* [Transcribed page contents]
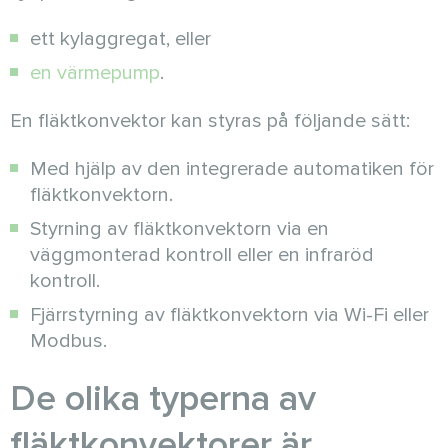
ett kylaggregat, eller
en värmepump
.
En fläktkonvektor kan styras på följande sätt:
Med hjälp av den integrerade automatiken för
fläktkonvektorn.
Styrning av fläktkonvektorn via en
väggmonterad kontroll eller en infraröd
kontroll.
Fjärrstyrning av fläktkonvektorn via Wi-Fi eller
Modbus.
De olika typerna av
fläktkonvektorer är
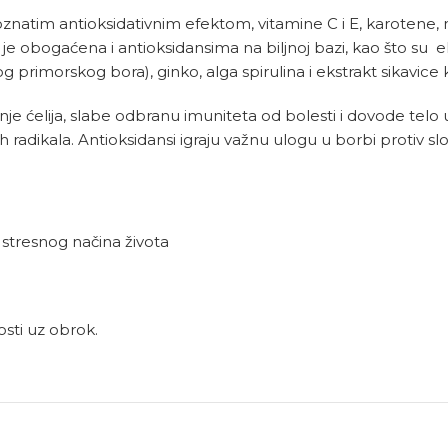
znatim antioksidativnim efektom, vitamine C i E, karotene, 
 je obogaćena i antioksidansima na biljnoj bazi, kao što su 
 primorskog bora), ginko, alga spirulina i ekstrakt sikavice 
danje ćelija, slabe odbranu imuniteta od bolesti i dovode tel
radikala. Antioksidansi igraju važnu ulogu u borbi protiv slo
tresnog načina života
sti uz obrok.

* [Required action] After locating the line containing "primorskog bora), ginko, alga", write out that line and all remaining lines of the records exactly, with nothing added.

* [Written answer]
 primorskog bora), ginko, alga spirulina i ekstrakt sikavice 
danje ćelija, slabe odbranu imuniteta od bolesti i dovode tel
radikala. Antioksidansi igraju važnu ulogu u borbi protiv slo
tresnog načina života
sti uz obrok.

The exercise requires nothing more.